1. We Do Not Collect The Personal Data of Children

We do not intentionally or knowingly collect any Personal Data from children under the age of eighteen (18), nor do we target our emails to them.  Children under the age of eighteen (18) should not submit any Personal Data through the Site.  We encourage parents and legal guardians to monitor their children's use of the Internet and instruct them to never provide Personal Data through the Site.  If you believe a child under the age of eighteen (18) may have provided Personal Data to us through the Site, please contact us at PO Box 1327, Long Beach, NY 11561 or [email protected]., and we will use reasonable efforts to delete it from the Site and our files.

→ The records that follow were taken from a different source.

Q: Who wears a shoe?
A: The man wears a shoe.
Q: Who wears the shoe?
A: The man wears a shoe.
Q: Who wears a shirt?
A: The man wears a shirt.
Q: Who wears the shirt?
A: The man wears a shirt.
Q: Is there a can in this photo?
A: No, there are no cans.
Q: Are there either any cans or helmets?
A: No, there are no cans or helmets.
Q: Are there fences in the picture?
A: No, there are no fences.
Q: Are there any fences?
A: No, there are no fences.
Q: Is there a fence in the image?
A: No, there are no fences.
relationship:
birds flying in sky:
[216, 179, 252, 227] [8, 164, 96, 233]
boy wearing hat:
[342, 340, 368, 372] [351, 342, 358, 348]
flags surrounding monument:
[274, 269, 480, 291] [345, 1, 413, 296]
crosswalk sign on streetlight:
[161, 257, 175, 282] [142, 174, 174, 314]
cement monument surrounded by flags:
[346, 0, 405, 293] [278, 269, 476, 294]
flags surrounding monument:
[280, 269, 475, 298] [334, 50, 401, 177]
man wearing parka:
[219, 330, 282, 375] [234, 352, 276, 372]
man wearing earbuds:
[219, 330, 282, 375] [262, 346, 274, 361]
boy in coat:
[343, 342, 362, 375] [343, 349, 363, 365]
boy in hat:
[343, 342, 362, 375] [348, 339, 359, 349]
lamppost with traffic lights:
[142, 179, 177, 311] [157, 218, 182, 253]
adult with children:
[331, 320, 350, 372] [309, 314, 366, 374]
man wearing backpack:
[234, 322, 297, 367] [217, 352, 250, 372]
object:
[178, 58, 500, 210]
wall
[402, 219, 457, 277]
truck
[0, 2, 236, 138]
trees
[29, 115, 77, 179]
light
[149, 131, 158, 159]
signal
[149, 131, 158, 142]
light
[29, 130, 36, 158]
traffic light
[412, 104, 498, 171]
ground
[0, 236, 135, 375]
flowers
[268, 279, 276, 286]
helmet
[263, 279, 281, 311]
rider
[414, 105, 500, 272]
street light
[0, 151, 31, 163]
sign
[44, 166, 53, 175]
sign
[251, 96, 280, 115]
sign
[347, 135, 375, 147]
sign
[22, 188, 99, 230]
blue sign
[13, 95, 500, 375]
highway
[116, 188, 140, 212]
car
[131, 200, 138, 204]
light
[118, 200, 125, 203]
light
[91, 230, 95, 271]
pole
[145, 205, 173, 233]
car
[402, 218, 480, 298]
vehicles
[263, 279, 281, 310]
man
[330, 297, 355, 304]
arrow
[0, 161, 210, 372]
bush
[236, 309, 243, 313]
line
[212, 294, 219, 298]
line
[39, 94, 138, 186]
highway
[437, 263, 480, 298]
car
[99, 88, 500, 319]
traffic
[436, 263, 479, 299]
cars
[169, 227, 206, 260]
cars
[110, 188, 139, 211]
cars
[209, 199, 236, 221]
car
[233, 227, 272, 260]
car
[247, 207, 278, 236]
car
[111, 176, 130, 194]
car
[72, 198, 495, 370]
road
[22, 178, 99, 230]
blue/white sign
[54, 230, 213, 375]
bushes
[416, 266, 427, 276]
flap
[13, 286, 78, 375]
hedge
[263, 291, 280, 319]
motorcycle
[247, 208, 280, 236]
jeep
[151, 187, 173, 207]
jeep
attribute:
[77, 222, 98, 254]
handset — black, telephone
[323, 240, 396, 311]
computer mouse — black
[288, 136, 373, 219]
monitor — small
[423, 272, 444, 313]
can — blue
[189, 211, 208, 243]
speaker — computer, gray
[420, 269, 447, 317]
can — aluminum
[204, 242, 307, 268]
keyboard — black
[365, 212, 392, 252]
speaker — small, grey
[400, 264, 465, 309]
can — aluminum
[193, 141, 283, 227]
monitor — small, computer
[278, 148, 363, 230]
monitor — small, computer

1. International Privacy Laws

If you are visiting the Site from outside the United States, please be aware that you are sending information (including Personal Data) to the United States where our servers are located. That information may then be transferred within the United States or back out of the United States depending on the type of information and how it is stored by us. We will hold and process your Personal Data in accordance with privacy laws in the United States and this Privacy Policy. Please note that privacy laws in the United States may not be the same as, and in some cases may be less protective than, the privacy laws in your country, and while in the United States Personal Data may be subject to lawful access requests by government agencies.  If you are a resident of the European Union or a country, like Brazil or Canada, that provides similar data subject rights to those provided in the GDPR, you should review the GDPR provisions of this Global Privacy Policy in the section above titled “Privacy Rights for European Union Residents” for a description of your rights and our handling of your Personal Data. 

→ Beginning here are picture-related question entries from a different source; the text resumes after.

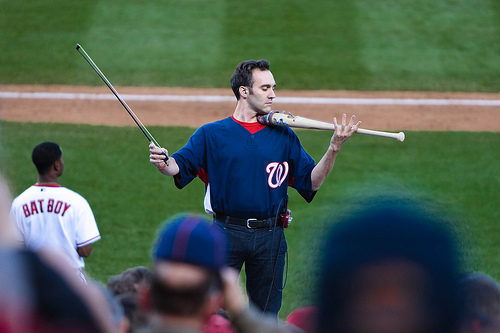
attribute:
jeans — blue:
[186, 209, 337, 316]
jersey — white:
[10, 180, 103, 271]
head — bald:
[139, 255, 222, 322]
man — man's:
[148, 57, 359, 310]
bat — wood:
[233, 71, 410, 148]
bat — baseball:
[253, 108, 410, 146]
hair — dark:
[240, 57, 265, 72]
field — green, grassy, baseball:
[9, 4, 495, 288]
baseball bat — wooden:
[253, 94, 415, 147]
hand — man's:
[323, 114, 365, 154]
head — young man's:
[15, 136, 73, 181]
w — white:
[262, 157, 289, 193]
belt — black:
[213, 212, 287, 229]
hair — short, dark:
[30, 141, 65, 170]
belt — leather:
[230, 215, 308, 222]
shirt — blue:
[168, 118, 319, 225]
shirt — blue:
[190, 101, 334, 215]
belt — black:
[204, 197, 284, 237]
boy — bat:
[28, 134, 126, 254]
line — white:
[44, 67, 174, 117]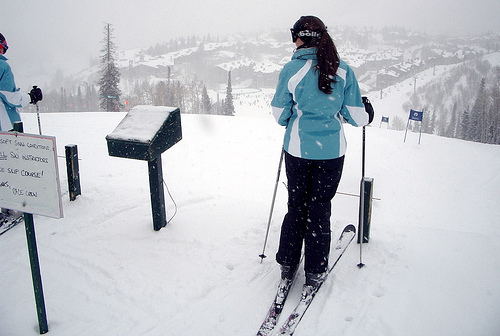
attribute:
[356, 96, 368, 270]
ski pole — grey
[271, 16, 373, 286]
girl — standing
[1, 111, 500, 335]
snow — white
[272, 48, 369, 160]
jacket — blue, white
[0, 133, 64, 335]
sign — white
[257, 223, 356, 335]
skis — black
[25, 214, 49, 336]
pole — black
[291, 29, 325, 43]
goggles — black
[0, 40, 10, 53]
goggles — red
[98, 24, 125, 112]
tree — large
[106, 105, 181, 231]
box — black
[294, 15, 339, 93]
hair — long, dark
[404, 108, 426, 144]
ski marker — blue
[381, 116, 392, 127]
ski marker — blue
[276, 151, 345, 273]
pants — black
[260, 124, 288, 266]
ski pole — grey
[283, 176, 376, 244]
gate — black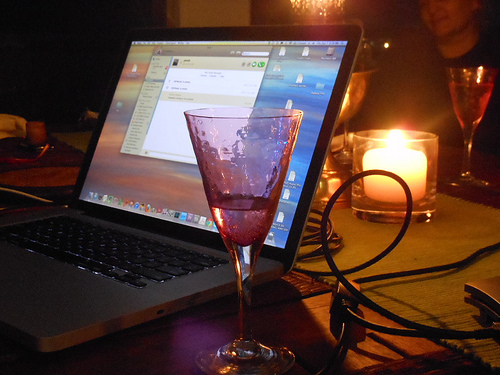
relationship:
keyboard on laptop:
[1, 215, 231, 288] [1, 24, 365, 352]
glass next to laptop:
[184, 106, 304, 374] [1, 24, 365, 352]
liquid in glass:
[209, 195, 275, 247] [184, 106, 304, 374]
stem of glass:
[220, 233, 266, 360] [184, 106, 304, 374]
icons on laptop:
[86, 190, 221, 231] [1, 24, 365, 352]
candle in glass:
[362, 126, 427, 205] [350, 129, 438, 224]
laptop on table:
[1, 24, 365, 352] [1, 122, 499, 372]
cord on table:
[297, 169, 500, 374] [1, 122, 499, 372]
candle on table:
[362, 126, 427, 205] [1, 122, 499, 372]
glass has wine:
[446, 64, 498, 187] [450, 80, 494, 130]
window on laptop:
[120, 47, 273, 167] [1, 24, 365, 352]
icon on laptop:
[101, 194, 109, 203] [1, 24, 365, 352]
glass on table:
[184, 106, 304, 374] [1, 122, 499, 372]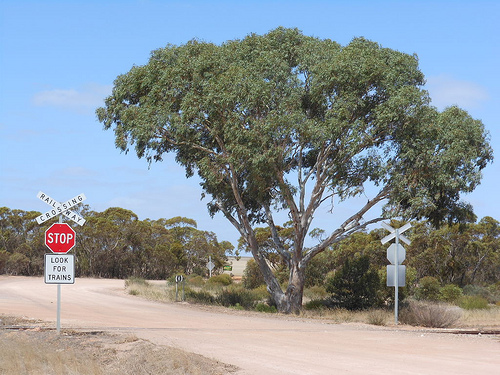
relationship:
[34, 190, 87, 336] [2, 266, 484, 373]
sign on left side of road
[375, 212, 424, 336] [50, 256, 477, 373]
signs on right side of road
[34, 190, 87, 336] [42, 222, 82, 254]
sign under stop sign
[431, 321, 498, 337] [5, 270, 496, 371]
shadow on ground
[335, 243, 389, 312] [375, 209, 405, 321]
bush behind sign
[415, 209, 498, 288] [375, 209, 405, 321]
bush behind sign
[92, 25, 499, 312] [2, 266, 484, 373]
tree on side of road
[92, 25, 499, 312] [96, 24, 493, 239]
tree has foliage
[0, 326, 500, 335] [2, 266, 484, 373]
railroad by road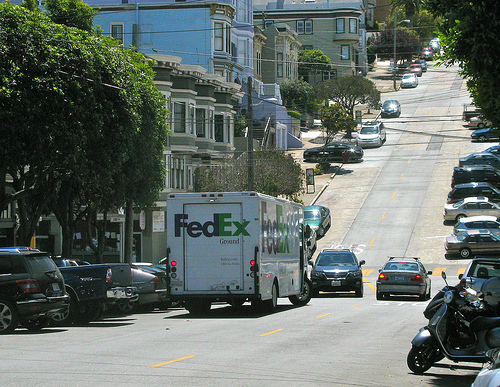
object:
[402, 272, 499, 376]
motorcycle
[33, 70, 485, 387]
street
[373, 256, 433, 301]
car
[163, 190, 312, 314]
truck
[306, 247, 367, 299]
suv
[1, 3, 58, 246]
tree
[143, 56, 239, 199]
home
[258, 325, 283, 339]
line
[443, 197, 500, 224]
car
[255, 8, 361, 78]
building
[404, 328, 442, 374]
front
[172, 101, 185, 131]
window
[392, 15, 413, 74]
streetlight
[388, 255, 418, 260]
rack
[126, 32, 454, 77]
lines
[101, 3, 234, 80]
house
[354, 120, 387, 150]
car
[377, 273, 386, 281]
brake light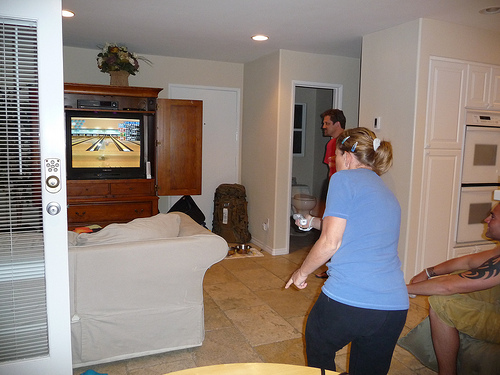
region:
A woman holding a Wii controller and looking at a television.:
[281, 123, 407, 373]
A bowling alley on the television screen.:
[67, 115, 137, 166]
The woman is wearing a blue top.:
[320, 168, 410, 312]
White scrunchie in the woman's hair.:
[370, 136, 380, 151]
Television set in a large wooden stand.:
[57, 84, 202, 227]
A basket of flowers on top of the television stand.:
[93, 44, 150, 88]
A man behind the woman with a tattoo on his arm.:
[396, 198, 498, 374]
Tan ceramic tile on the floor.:
[69, 244, 494, 374]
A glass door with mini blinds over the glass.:
[0, 27, 70, 374]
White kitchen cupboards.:
[409, 54, 499, 288]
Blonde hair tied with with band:
[329, 123, 400, 174]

1. What If We Change This Privacy Policy?

We may occasionally make changes to this Privacy Policy.  If we wish to use your Personal Data for a new purpose not covered by this Privacy Policy, we will provide you with a new Privacy Policy explaining this new use prior to commencing the processing of your Personal Data pursuant to the new Privacy Policy and setting out the relevant purposes and processing conditions. If we change this Privacy Policy, your clicking of the button before using the site will signify your express consent to new uses of your Personal Data.

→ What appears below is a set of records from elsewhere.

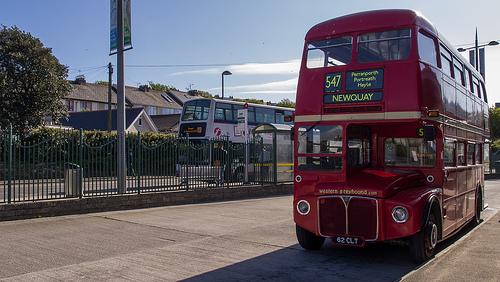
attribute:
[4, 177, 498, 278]
street — grey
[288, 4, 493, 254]
bus — red, double decker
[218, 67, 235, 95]
street light — tall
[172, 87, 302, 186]
bus — white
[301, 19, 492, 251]
bus — red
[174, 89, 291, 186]
bus — white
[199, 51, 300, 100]
clouds — white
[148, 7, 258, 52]
sky — blue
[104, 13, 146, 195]
pole — metal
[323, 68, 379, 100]
writing — yellow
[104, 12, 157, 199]
pole — tall, metal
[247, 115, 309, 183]
bus stop — clear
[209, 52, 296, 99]
clouds — white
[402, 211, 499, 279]
sidewalk — cement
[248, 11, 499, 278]
bus — red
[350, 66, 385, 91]
lights — yellow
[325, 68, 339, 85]
lights — yellow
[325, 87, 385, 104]
lights — yellow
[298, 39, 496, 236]
bus — double decker, white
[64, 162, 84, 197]
trash can — silver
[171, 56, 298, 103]
clouds — white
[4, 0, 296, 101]
sky — blue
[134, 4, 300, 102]
sky — blue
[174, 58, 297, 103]
could — white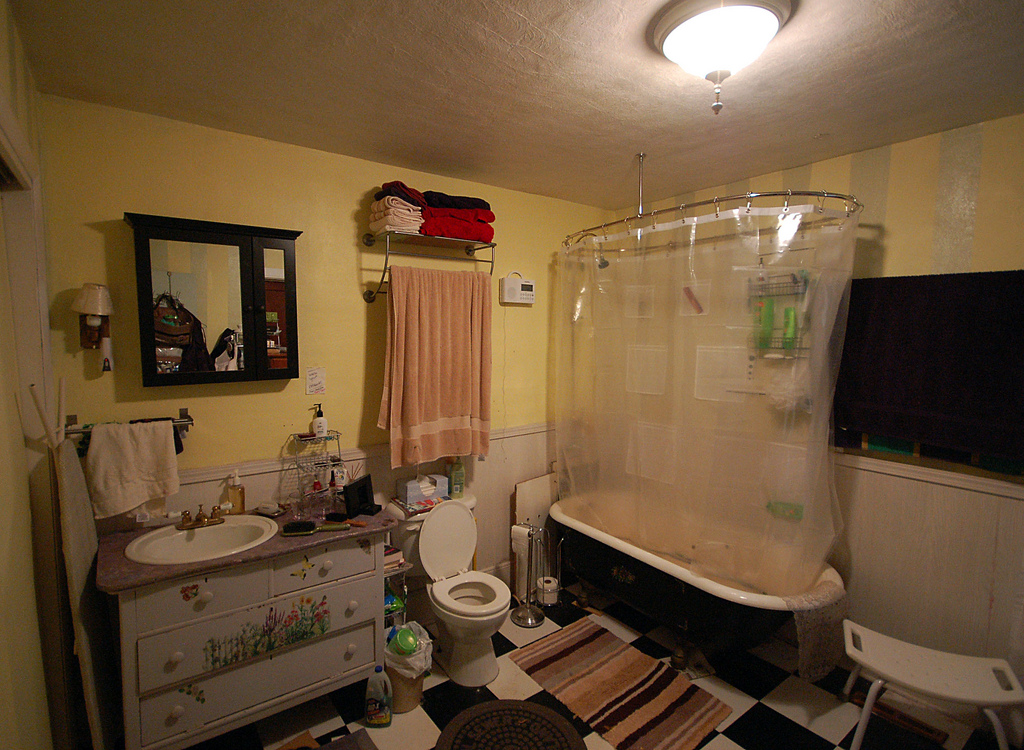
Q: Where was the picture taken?
A: In a bathroom.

1. How You Can Resolve A Privacy Dispute With Us

If you have a complaint about this Privacy Policy or our privacy practices, we will work with you in an attempt to resolve your complaint.  Please contact us at [email protected].  Please also refer to the arbitration procedures described in the Dispute Resolution section of the Site’s Terms of Use.  BY CLICKING THE BUTTON BEFORE USING THE SITE, WE EACH AGREE TO SETTLE DISPUTES ONLY BY NON-CLASS, INDIVIDUAL ARBITRATION, INSTEAD OF SUING IN COURT (EXCEPT CERTAIN SMALL CLAIMS).  THE RULES IN ARBITRATION ARE DIFFERENT.  THERE IS NO JUDGE OR JURY, LIMITED DISCOVERY RIGHTS, AND REVIEW IS LIMITED, BUT AN ARBITRATOR CAN AWARD THE SAME DAMAGES AND RELIEF, AND MUST HONOR THE SAME LIMITATIONS STATED IN THE AGREEMENT, AS A COURT WOULD. 

To initiate an arbitration proceeding, you must send us a notice of your complaint that includes a written statement of your name, address, and contact information, the facts giving rise to your complaint, and the relief you are requesting (the “Dispute Notice”).  The Dispute Notice must be addressed to:  Anya Labs, Inc., 205 3rd Avenue, New York, NY 10003 and sent to us by certified mail as described in the Dispute Resolution section of the Site’s Terms of Use.  If we do not reach an agreement to resolve your privacy complaint within sixty (60) days after we receive your Dispute Notice, you may commence an arbitration proceeding under the Dispute Resolution section of the Site’s Terms of Use.   

1. How Can I Contact You?

If you have any questions about this Privacy Policy, our practices, or your dealings with us, or to exercise any and all of your rights, please contact us at PO Box 1327
Long Beach, NY 11561 or [email protected].